Identifying Human Causes Of Species Decline
Scientists and conservation advocates are well aware of the many human causes of population declines in many animal species, including habitat loss, exploitation, and climate change. However, diagnosing and measuring such threats for particular species has proven to be something of a challenge. This is because many proposed diagnostic methods are impractical or inconclusive, and population data have traditionally been sparse.
This paper, published in Conservation Biology, reports on the development of a new framework for diagnosing the nature of human threats to animal species. It uses a Bayesian analysis of data obtained from publicly available census information on animal populations. The authors note that Bayesian methods are “especially well suited to the task of threat diagnosis because they can be used to consider multiple sources of information within a common analytical framework and to specify a broad range of models…and sources of uncertainty.”
They first developed a Bayesian model selection method to diagnose varying levels of three conditions: no threat, exploitation, and habitat loss. They then tested the effectiveness of their framework on two models. One model was created using artificial data that simulated different threats. The other was a time series model that used real data from four well-studied species for which threats are relatively well known: the bluefin tuna and Atlantic cod, which are threatened primarily by exploitation; and the red grouse and Eurasian skylark, which are threatened primarily by habitat loss.
The simulated model correctly diagnosed the true threat for 88% of severe exploitation scenarios, 92% of severe habitat loss scenarios, and 82% of no-threat scenarios. However, the model was slightly less accurate in diagnosing the threat at moderate severity levels and much less accurate at weak severity levels. Additionally, the model performed significantly better when the duration of threat was longer (30 years or more) and when populations were not simultaneously affected by multiple threats.
The model created with real data correctly identified the presumed threat for all four case studies. The exploitation model received 100% support for bluefin tuna and 97% support for Atlantic cod, and the habitat loss model received 99% support for red grouse and 70% support for the Eurasian skylark, the latter of which increased to 92% with the incorporation of additional outside data.
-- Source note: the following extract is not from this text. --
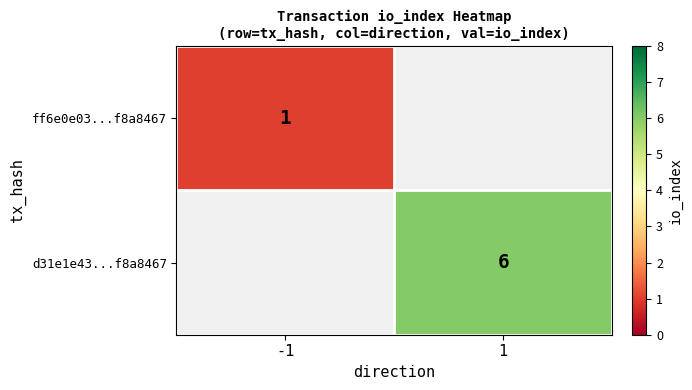

How many categories are shown in the chart?

2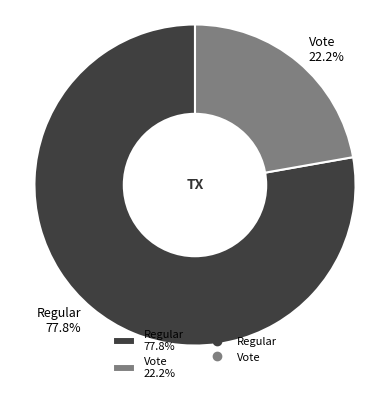

Rank the categories by value from highest to lowest.

Regular, Vote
In conclusion, the authors state that their findings “suggest that patterns of population decline embodied in long-term census records can provide valuable information for threat diagnosis.” They note that their model “would be especially beneficial for populations wherein the most effective conservation or recovery action requires knowing which threat… is the dominant driver of the population’s decline”. But they suggest that their model could also be used for scenarios involving multiple simultaneous threats if information from additional sources is included.
Additionally, although the method frequently failed to identify weak threats, the authors point out that weaker threats are much less urgent than moderate or severe threats, which the model often accurately identified. While the tool requires further refinement and is not yet available, the authors indicate that they will continue to develop and test the model. They express hope that it could ultimately “greatly assist conservation organizations in documenting threatening processes and planning species recovery.”